Text for analysis

On the deepest level (where factors are of type III_1) there are no pure states, so starting with pure states (pretending that factors have type I) is introducing artifacts that are not present on the underlying level. Taking these artifacts as the full truth produces strange things. In particular, whatever is rigorously formulated at that level, is nonrigorous (and indeed meaningless) on the more fundamental level.
 
  • #58
A. Neumaier said:
On the deepest level (where factors are of type III_1) there are no pure states, so starting with pure states (pretending that factors have type I) is introducing artifacts that are not present on the underlying level. Taking these artifacts as the full truth produces strange things. In particular, whatever is rigorously formulated at that level, is nonrigorous (and indeed meaningless) on the more fundamental level.

I disagree, because we can understand mixed states in terms of pure states with uncertainty (or in terms of pure states in which some of the degrees of freedom have been traced out). There is nothing conceptually new about mixed states that changes anything, as far as I can see.
 
  • #59
stevendaryl said:
Understanding is pointless?
I am sorry I can't formulate this any better, but I think at least A. Neumaier understood what I wanted to say. I tried to grasp a little bit of AQFT some years ago, and think I got some intuition, but not sufficient to explain myself clearly.
 
  • #60
stevendaryl said:
I disagree, because we can understand mixed states in terms of pure states with uncertainty (or in terms of pure states in which some of the degrees of freedom have been traced out).

The data
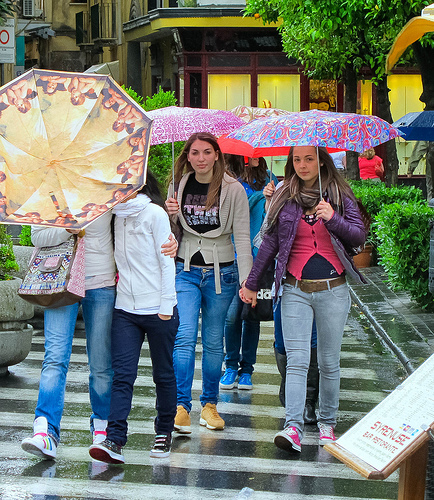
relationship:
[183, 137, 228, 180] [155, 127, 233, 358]
face of a woman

Using the information
1. In the forum discussion on pure and mixed states, rewrite the passage from "I am sorry I" up to and including "explain myself clearly.", replacing "intuition" with "insight".
2. In the forum discussion on pure and mixed states, what type are the factors said to have on the deepest level?

Responses by item number
1.
I am sorry I can't formulate this any better, but I think at least A. Neumaier understood what I wanted to say. I tried to grasp a little bit of AQFT some years ago, and think I got some insight, but not sufficient to explain myself clearly.

2. Type III_1.